[Saved entries]
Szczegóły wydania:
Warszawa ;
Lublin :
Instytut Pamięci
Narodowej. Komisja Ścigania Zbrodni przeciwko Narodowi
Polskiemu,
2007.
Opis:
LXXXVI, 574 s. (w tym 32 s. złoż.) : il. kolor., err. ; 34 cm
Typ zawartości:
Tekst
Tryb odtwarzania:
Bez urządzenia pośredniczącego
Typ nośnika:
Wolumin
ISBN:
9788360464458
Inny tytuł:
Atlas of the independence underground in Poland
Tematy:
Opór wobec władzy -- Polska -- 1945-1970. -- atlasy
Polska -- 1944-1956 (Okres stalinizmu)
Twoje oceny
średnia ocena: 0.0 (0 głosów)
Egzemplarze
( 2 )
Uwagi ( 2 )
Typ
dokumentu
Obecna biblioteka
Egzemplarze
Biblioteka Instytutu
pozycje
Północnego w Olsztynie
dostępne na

(WHAT YOU HAVE TO DO) Retype every line of the listing above without changing anything.

(FINISHED TASK)
Szczegóły wydania:
Warszawa ;
Lublin :
Instytut Pamięci
Narodowej. Komisja Ścigania Zbrodni przeciwko Narodowi
Polskiemu,
2007.
Opis:
LXXXVI, 574 s. (w tym 32 s. złoż.) : il. kolor., err. ; 34 cm
Typ zawartości:
Tekst
Tryb odtwarzania:
Bez urządzenia pośredniczącego
Typ nośnika:
Wolumin
ISBN:
9788360464458
Inny tytuł:
Atlas of the independence underground in Poland
Tematy:
Opór wobec władzy -- Polska -- 1945-1970. -- atlasy
Polska -- 1944-1956 (Okres stalinizmu)
Twoje oceny
średnia ocena: 0.0 (0 głosów)
Egzemplarze
( 2 )
Uwagi ( 2 )
Typ
dokumentu
Obecna biblioteka
Egzemplarze
Biblioteka Instytutu
pozycje
Północnego w Olsztynie
dostępne na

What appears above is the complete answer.